Due to a malfunction of the KDDI system, some people were unable to make emergency calls, shaking public confidence in modern communication systems.

Today, people are heavily dependent on mobile phones in emergencies and have far fewer options than before. The number of payphones has fallen by almost half in the last decade, but the number of households without landlines has increased.

The Ministry of Communications and others have long debated how to protect the way networks send emergency messages in the event of a disaster that can cause various types of problems to keep the system running normally.

Of particular interest is one issue.

For over a decade, the ministry has been discussing the implementation of disaster roaming systems that protect the means of communication by allowing users of certain carriers to piggyback on other networks.

However, the plan has not yet been realized.

The ministry has set up a panel to discuss plans based on lessons learned from the 2011 Great East Japan Earthquake and tsunami disaster.

A report published in December 2011 points out that this type of system has been established in most EU countries.

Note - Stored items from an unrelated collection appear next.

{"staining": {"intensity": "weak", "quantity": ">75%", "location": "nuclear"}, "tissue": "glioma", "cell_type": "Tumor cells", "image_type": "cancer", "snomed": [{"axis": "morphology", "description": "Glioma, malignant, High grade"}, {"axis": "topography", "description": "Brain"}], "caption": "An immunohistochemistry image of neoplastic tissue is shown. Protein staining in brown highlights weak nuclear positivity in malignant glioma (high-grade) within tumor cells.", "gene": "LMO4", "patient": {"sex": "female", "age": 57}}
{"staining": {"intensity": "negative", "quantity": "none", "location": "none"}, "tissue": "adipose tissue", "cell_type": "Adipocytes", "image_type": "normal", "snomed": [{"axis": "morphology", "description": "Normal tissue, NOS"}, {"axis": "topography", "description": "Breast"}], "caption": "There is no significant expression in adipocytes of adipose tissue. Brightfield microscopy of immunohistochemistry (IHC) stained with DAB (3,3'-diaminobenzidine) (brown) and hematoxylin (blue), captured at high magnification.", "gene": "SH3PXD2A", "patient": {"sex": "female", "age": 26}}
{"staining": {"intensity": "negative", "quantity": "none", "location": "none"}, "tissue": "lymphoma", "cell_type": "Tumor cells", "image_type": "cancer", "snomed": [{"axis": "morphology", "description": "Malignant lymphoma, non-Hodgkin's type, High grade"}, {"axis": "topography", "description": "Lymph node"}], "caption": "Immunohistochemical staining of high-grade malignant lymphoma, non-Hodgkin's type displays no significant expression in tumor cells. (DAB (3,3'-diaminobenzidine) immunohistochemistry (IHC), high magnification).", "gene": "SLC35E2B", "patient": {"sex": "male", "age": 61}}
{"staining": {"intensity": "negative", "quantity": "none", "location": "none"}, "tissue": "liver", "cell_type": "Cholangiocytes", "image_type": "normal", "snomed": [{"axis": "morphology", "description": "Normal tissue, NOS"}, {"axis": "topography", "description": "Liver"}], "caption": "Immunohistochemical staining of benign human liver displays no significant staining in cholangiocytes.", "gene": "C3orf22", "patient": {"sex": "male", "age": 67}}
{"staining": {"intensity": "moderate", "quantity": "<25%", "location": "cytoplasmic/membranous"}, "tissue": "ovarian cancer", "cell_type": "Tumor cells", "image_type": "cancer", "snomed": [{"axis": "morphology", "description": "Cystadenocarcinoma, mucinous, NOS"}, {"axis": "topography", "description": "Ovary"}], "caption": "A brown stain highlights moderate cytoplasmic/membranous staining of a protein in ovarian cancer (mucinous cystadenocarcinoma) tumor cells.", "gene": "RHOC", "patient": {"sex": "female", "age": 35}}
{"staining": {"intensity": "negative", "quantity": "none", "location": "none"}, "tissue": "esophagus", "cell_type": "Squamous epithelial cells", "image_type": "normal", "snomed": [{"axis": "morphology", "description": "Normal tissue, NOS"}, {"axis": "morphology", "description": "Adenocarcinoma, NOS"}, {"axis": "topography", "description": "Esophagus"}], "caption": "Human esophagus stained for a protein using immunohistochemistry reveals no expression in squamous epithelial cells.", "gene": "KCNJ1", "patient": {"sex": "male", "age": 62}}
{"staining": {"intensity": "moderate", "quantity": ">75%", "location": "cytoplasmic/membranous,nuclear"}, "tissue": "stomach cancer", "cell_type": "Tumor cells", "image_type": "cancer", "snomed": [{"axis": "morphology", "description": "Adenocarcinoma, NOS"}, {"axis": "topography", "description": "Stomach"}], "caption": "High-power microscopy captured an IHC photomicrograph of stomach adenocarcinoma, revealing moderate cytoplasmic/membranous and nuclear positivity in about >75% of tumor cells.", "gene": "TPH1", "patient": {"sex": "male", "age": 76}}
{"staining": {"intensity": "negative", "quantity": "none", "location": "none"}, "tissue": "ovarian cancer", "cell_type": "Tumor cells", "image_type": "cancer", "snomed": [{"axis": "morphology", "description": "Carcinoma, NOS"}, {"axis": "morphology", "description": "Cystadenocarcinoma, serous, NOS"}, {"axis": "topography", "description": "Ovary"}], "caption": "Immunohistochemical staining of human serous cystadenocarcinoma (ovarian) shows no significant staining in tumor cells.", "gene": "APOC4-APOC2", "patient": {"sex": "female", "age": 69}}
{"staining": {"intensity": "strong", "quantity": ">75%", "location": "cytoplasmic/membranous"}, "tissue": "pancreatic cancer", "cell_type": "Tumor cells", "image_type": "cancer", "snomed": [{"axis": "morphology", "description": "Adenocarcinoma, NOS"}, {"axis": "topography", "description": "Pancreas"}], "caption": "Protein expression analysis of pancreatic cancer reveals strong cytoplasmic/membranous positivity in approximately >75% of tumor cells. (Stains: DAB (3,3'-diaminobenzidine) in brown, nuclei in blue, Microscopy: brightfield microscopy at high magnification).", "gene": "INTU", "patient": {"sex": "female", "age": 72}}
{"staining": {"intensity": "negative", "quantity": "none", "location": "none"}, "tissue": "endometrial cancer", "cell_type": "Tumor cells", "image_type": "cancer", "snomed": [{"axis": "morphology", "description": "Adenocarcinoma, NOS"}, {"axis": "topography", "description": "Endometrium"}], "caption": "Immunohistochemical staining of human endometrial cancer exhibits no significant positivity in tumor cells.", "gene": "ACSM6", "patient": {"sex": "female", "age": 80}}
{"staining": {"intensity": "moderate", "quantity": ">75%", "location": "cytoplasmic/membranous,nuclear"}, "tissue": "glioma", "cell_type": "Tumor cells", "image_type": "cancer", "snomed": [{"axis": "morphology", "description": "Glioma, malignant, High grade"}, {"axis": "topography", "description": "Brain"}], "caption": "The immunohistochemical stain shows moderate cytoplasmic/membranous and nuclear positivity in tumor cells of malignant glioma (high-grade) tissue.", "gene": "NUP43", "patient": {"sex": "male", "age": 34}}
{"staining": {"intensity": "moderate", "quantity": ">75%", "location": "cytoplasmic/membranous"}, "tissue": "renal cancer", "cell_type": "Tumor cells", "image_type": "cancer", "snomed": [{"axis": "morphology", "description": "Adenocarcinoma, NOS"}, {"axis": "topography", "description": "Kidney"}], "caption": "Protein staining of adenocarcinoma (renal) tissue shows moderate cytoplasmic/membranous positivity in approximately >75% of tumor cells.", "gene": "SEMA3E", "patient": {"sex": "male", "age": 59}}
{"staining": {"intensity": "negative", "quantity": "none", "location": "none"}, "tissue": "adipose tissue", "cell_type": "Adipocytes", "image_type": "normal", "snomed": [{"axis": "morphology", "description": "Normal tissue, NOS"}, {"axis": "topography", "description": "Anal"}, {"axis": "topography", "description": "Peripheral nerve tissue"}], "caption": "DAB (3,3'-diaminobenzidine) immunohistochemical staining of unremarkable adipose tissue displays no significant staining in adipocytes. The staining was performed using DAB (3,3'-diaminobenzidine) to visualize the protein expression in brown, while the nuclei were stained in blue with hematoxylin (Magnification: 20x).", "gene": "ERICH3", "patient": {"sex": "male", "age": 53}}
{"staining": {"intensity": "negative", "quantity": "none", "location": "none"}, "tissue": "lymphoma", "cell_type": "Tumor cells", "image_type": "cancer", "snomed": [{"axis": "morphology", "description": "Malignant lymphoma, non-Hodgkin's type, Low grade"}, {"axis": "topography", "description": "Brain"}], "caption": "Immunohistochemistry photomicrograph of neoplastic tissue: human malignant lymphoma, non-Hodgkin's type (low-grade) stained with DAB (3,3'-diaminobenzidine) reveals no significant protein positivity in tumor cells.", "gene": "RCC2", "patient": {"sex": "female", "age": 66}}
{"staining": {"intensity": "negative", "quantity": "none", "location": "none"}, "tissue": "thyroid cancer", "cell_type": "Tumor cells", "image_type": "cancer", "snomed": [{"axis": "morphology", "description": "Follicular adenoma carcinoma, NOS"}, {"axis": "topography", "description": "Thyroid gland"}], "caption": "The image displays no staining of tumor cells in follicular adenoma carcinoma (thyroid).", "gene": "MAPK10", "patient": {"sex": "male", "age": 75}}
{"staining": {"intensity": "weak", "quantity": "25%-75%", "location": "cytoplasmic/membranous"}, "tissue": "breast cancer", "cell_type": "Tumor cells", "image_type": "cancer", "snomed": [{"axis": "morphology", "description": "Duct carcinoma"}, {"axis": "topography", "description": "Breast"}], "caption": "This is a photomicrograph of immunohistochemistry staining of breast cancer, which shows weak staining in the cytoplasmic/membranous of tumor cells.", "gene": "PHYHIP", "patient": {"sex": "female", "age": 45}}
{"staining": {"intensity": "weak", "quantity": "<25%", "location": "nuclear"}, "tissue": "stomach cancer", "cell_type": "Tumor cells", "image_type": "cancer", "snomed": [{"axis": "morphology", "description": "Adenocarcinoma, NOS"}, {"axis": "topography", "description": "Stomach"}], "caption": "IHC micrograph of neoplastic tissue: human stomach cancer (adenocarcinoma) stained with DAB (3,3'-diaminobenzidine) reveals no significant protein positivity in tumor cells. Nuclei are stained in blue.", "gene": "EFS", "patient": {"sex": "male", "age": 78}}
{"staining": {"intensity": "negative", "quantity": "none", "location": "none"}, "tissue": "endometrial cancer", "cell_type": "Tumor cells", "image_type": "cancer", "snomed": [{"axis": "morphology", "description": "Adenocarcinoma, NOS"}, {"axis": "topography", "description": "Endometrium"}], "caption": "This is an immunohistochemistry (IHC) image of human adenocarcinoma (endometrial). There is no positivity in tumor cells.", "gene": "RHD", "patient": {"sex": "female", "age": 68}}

The report concluded that “it is appropriate to immediately establish a forum for dialogue and conduct a review” in order to realize the plan quickly.

However, the ministry said that although the communication standard at that time was 3G, the subsequent dialogue was hardly realized because NTT DoCoMo and KDDI had different network operation methods. That became the bottleneck of the debate.

Currently, next-generation communication standards such as 4G and 5G are common, but dialogue on emergency roaming has not resumed.

The ministry said it had “not abandoned” the plan and said it was “continuing to be a problem.”

However, some observers have stated that even if a roaming system is implemented, it cannot handle all types of system failures, including the recent KDDI case.

According to the ministry, KDDI’s trouble occurred in the network core, so it is highly possible that roaming was not possible in this case.

Discussions on how to respond when a base station or relay station is damaged by a disaster have always assumed roaming.

Telecommunications and safeguards in other countries may also be in the limelight in the future.For example, IIn the United States, you can make an emergency call from your mobile phone without a SIM card.